[Items from a dataset]
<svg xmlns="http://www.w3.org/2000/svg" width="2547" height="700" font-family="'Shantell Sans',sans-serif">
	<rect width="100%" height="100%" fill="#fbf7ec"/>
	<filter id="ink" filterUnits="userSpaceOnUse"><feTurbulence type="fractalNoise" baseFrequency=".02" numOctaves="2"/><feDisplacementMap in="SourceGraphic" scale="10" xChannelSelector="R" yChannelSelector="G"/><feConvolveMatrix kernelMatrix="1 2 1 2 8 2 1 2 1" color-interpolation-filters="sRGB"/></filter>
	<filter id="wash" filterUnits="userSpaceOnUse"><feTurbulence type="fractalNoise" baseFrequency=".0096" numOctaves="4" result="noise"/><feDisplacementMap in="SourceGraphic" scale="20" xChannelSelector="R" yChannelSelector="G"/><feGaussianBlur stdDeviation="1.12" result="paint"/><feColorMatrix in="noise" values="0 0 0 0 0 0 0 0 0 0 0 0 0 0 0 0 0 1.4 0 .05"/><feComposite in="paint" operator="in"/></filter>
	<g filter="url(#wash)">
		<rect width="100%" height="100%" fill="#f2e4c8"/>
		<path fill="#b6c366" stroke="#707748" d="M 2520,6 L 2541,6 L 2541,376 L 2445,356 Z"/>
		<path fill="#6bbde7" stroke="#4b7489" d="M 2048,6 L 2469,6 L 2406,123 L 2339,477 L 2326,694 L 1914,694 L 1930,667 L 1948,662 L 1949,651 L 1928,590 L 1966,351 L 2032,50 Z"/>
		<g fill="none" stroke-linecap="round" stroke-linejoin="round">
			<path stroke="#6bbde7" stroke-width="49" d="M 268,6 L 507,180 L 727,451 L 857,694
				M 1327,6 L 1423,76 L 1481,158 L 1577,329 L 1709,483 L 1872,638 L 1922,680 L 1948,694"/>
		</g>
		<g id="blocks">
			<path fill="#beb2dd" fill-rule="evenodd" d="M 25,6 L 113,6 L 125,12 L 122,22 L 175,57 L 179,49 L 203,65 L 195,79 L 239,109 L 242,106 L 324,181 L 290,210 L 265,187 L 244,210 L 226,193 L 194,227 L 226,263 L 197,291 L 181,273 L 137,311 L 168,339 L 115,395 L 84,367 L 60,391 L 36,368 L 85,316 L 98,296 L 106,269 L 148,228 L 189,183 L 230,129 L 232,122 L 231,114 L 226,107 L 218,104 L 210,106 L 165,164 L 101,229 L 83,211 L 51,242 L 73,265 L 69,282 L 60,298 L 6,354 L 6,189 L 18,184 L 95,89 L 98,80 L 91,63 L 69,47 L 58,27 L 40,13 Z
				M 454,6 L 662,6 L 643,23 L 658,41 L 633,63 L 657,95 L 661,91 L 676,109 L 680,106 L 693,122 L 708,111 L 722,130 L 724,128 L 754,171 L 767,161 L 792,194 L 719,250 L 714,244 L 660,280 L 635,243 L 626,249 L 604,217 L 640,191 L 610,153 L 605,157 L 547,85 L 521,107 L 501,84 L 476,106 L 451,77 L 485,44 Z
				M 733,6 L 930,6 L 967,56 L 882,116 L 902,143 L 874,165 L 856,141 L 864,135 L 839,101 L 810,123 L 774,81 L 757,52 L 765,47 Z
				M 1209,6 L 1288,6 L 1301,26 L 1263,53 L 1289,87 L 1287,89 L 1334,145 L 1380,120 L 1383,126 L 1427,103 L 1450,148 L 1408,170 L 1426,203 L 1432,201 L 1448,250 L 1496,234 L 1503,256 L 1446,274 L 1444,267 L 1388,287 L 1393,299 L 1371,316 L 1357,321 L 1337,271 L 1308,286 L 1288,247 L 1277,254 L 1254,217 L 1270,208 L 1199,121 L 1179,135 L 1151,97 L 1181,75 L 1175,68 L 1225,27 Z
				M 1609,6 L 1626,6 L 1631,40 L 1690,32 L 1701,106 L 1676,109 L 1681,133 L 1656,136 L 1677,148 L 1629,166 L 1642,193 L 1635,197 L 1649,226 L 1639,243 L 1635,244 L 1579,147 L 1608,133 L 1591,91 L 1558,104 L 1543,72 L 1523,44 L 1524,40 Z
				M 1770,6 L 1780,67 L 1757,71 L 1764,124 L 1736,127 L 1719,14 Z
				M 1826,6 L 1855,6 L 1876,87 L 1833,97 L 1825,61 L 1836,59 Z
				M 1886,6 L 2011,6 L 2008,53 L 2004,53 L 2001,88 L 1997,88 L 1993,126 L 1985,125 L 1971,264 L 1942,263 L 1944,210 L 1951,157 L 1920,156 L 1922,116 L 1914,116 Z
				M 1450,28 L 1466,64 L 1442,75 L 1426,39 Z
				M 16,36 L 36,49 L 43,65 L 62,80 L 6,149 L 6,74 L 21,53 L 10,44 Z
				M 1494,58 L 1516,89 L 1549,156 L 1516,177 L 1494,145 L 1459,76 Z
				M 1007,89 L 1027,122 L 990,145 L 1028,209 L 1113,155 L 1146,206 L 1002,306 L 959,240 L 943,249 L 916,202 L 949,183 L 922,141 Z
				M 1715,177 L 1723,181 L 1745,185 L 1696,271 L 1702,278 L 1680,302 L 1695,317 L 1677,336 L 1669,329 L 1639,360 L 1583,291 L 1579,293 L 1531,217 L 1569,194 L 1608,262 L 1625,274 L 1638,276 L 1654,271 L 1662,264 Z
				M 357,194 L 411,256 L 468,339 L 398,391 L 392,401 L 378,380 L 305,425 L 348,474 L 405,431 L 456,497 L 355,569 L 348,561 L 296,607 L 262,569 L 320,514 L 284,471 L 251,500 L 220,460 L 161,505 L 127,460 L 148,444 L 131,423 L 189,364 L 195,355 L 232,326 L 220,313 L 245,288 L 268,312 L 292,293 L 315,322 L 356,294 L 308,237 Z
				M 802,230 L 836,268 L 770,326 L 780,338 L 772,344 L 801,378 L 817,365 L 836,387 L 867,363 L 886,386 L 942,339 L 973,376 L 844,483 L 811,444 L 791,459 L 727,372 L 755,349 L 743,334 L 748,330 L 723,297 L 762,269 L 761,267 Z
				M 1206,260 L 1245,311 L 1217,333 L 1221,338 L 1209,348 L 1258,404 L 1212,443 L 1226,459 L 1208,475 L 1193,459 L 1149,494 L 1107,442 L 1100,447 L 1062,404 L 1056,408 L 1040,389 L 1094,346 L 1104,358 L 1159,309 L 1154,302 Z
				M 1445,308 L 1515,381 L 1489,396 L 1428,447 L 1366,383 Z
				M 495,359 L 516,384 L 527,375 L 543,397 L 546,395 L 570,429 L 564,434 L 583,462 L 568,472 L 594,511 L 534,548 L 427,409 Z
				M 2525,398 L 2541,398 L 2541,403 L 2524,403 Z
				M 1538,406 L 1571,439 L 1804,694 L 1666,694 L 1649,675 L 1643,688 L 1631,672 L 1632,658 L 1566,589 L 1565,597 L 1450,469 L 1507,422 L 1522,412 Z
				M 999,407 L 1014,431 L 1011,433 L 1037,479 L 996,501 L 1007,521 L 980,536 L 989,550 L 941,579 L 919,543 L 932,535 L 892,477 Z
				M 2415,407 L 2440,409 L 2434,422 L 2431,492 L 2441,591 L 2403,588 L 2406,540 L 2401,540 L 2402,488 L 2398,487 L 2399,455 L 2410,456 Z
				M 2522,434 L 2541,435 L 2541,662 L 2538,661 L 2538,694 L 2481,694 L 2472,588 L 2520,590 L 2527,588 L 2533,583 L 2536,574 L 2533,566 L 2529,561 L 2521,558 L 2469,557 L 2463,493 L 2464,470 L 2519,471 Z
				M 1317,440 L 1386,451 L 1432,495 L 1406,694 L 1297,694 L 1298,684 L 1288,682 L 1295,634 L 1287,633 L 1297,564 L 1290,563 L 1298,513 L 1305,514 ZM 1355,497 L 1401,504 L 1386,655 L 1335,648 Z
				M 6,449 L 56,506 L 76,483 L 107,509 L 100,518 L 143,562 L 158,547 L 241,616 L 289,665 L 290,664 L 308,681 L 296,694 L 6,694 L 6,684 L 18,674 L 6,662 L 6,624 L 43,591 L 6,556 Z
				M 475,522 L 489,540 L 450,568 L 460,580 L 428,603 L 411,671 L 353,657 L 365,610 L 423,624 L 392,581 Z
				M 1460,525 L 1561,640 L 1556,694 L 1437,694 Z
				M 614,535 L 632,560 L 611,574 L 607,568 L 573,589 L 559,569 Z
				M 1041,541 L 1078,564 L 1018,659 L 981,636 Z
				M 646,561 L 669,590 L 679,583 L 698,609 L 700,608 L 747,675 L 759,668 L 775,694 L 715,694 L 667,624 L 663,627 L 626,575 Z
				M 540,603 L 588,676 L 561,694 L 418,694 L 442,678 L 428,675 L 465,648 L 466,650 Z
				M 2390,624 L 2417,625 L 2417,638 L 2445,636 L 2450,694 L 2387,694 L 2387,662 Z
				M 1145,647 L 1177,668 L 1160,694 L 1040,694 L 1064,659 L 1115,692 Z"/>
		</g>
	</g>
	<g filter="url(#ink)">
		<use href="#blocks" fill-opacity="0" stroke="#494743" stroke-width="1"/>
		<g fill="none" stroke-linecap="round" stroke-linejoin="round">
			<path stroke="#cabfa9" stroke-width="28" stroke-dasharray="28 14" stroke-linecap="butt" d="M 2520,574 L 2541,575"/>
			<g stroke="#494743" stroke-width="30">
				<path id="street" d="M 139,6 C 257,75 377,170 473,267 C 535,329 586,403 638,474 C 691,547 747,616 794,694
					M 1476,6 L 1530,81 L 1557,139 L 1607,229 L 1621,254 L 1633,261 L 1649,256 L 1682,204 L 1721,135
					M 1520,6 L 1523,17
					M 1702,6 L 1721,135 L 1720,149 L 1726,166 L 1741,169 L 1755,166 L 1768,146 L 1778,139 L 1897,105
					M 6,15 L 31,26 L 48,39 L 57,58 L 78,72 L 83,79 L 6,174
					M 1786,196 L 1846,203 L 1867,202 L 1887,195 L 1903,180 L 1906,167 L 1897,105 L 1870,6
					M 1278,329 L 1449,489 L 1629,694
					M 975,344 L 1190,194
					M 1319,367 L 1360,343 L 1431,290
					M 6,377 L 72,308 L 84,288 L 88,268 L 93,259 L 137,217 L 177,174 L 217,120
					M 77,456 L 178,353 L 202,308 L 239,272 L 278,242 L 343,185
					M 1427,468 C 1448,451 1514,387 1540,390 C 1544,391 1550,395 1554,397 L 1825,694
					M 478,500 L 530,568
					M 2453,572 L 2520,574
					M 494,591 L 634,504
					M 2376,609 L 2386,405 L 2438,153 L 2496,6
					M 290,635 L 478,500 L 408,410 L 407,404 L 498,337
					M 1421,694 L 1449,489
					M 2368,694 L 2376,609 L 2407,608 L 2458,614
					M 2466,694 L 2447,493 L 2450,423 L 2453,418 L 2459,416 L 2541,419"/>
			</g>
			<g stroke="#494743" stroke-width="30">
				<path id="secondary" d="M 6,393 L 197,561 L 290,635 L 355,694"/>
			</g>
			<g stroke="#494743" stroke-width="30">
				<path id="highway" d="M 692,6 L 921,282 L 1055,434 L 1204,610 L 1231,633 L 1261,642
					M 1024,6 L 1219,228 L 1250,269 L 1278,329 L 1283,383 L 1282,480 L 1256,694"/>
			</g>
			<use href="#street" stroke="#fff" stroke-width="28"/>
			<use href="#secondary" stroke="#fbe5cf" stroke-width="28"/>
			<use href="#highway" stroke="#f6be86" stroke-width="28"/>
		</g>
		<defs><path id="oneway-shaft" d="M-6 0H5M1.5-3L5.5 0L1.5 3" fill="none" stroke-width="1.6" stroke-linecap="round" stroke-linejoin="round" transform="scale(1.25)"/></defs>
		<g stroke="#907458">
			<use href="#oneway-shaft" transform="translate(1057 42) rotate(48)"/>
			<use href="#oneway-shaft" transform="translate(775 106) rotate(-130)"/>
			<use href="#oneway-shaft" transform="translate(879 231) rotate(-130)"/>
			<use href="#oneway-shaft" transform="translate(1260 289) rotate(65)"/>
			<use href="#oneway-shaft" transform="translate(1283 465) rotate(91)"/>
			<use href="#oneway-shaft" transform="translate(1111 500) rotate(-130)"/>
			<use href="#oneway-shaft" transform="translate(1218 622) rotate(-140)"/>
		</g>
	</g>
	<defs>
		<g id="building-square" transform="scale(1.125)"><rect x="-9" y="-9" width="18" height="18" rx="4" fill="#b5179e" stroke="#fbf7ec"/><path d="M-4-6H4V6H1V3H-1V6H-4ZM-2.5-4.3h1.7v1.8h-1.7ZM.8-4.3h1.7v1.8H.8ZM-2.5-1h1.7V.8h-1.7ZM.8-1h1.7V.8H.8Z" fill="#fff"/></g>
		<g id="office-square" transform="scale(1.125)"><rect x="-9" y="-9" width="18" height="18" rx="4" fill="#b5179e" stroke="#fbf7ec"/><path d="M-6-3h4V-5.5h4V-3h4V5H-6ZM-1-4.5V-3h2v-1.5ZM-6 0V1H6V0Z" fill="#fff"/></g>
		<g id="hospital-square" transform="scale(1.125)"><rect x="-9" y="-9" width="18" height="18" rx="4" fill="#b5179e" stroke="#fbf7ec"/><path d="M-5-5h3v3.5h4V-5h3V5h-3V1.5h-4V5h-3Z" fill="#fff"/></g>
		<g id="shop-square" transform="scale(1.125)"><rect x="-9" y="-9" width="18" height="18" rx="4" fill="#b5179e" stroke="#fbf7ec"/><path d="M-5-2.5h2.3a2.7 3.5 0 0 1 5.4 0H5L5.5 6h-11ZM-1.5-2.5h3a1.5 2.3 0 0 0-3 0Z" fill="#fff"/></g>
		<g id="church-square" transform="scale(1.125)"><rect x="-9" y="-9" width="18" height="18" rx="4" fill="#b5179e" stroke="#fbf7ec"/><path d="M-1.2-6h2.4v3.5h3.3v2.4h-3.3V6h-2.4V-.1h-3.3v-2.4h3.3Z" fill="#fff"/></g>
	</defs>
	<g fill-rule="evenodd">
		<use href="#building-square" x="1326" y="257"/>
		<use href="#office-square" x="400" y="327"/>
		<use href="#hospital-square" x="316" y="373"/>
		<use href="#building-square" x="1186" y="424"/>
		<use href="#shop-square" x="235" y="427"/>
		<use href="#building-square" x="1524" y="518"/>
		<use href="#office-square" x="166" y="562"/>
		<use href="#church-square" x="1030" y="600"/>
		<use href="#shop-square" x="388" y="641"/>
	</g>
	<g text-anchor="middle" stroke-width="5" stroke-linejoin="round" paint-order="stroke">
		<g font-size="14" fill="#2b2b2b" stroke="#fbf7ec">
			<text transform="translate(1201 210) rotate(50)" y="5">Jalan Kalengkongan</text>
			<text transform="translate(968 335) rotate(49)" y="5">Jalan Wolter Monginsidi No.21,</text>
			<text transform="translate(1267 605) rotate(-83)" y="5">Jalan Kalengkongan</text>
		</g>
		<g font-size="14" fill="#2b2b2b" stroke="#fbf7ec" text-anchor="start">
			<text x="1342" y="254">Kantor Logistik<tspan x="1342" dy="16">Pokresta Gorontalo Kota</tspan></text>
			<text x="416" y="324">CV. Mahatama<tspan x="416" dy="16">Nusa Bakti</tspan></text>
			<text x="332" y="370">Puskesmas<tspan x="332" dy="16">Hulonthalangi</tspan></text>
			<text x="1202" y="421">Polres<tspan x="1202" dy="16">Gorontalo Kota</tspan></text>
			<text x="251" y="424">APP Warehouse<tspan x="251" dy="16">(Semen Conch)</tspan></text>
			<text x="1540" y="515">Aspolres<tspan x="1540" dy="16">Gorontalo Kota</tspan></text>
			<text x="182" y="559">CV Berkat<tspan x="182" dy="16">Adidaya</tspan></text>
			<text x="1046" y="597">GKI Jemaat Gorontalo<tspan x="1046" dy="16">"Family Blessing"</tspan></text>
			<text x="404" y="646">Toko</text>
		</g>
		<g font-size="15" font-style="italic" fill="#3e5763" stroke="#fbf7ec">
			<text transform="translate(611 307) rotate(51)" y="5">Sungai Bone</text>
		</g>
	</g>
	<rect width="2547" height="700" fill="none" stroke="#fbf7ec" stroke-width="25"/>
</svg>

Activity: For the data above, state how many lines contain "baseFrequency"; the number is the whole answer.

Completed task: 2